CMS issues proposed rule with increase for inpatient hospitals

CMS issues proposed rule with increase for inpatient hospitals

At the agencies

The Centers for Medicare and Medicaid Services (CMS) has released a proposed hospital inpatient pay rule which would pay hospitals $3.1 billion more in the fiscal 2018 year, a 2.9 percent increase. The proposed rule would also include an increase in uncompensated care payments to $7 billion, up about a billion from the current fiscal year spending. For long-term care hospitals (LTCH), CMS expects a 3.75 percent cut, roughly $173 million for the 2018 fiscal year and is “evaluating” the 25 percent threshold policy. 

CMS is also proposing to revisit the short-stay outlier payment adjustment for LTCHs, and some revisions in the LTCH quality reporting program, reducing the required measures from eight to six and cutting the self-selected quarters of data to two quarters instead of the full year. The proposed regulations included shortening the 2018 reporting year for electronic health records to 90 days and introducing the voluntary reporting of a new Hybrid Hospital-Wide Readmission Measure with Claims and Electronic Health Record Data. The proposed rule includes an RFI and comment period which ends on June 13, 2017.

The Department of Health and Human Services (HHS) is currently considering whether to fund cost-sharing reductions (CSRs), which are subsidies established by the Affordable Care Act (ACA) and paid to health insurance companies in the amount of about $7 billion each year. CSRs paid to health insurance companies in turn lower the amount that exchange participants pay for deductibles, copayments and coinsurance. The CSRs are the subject of a lawsuit filed by House Republicans, who argue that the Obama Administration illegally funded the payments without congressional approval and appropriations. The Obama Administration appealed the case but the Trump Administration could drop the appeal at any time, which would eliminate the subsidies. 

The Centers for Medicare and Medicaid Services (CMS) has published its final rule that intends to stabilize healthcare exchanges. The final rule includes policy changes encouraged by the insurers. Among the changes are a shortened open enrollment time period, a flexible minimum actuarial value allowing plans to vary by 4 percent and the elimination of federal review for network adequacy. The American Hospital Association issued a comment on the rule stating its concern that the rule would threaten consumer access to coverage and care, particularly essential community providers. The American College of Physicians, the American Academy of Family Physicians, American’s Essential Hospitals and other provider and advocacy groups had urged CMS to not finalize the rule.

CMS has proposed a six month delay for new home health conditions of participation due to home health companies’ requests for additional time and guidance from CMS to prepare for the new conditions of participation. The rule was originally proposed in 2014, finalized in January 2017 and due to go into effect on July 13, 2017. The rule would require home health companies to provide information to patients and caregivers about upcoming visits, medications, treatments, instruction of care for patients and additional contact information for home health agency clinical managers. Data-driven, company-wide quality and performance improvement projects that evaluate care for patients would also be required.

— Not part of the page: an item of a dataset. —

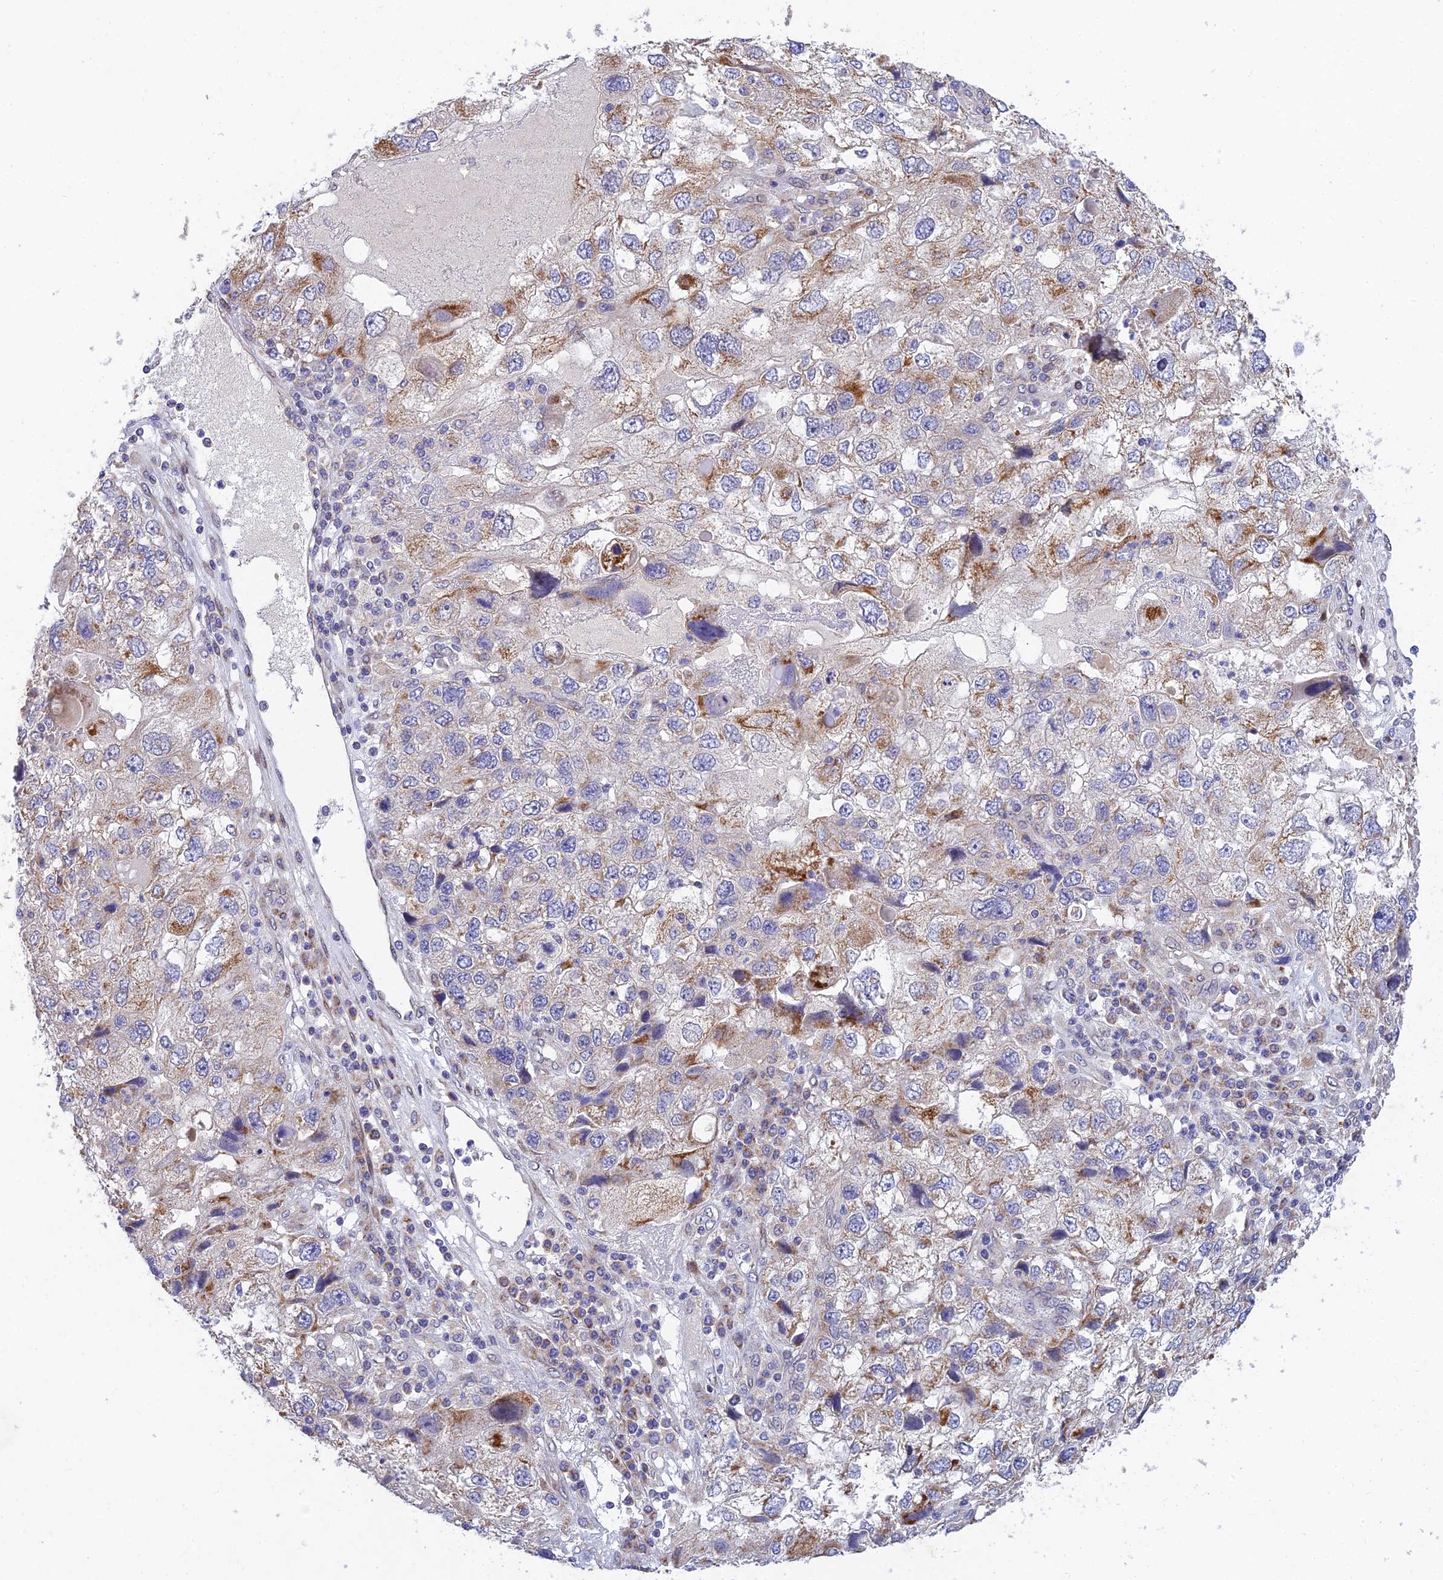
{"staining": {"intensity": "moderate", "quantity": "<25%", "location": "cytoplasmic/membranous"}, "tissue": "endometrial cancer", "cell_type": "Tumor cells", "image_type": "cancer", "snomed": [{"axis": "morphology", "description": "Adenocarcinoma, NOS"}, {"axis": "topography", "description": "Endometrium"}], "caption": "Endometrial cancer stained for a protein exhibits moderate cytoplasmic/membranous positivity in tumor cells.", "gene": "MGAT2", "patient": {"sex": "female", "age": 49}}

CMS has announced Medicare Advantage plans will receive a 0.45 percent increase in funding in 2018. The bump is a 0.25 percent increase from the Trump Administration’s February proposal. The announcement included a change of the proposed level of encounter data used to determine the Medicare Advantage fund formula from 25 percent to 15 percent. CMS also chose to not move forward with alternations to the funding model for employer-based plans that the Obama Administration had proposed.

On the Hill

A Congressional Research Services (CRS) report has highlighted a number of programs set to expire this year unless Congress renews them, including: Children Health Insurance Program (CHIP), the Teaching Health Care Graduate Medical Education (THCGME), primary care grants and the National Health Service Corps (NHSC) and a dozen other programs. The Medicare Access and CHIP reauthorization Act funded CHIP at $310 million annually for two years in 2015. On Oct. 1, 2017 THCGME and NHSC funding will run out. Congress last appropriated discretionary money to NHSC in 2011 and the ACA appropriated $1.5 billion for the program from 2011 to 2015. Congressional aides have stated that Congress plans to reauthorize funding for CHIP and other expiring programs but no official plans have been released.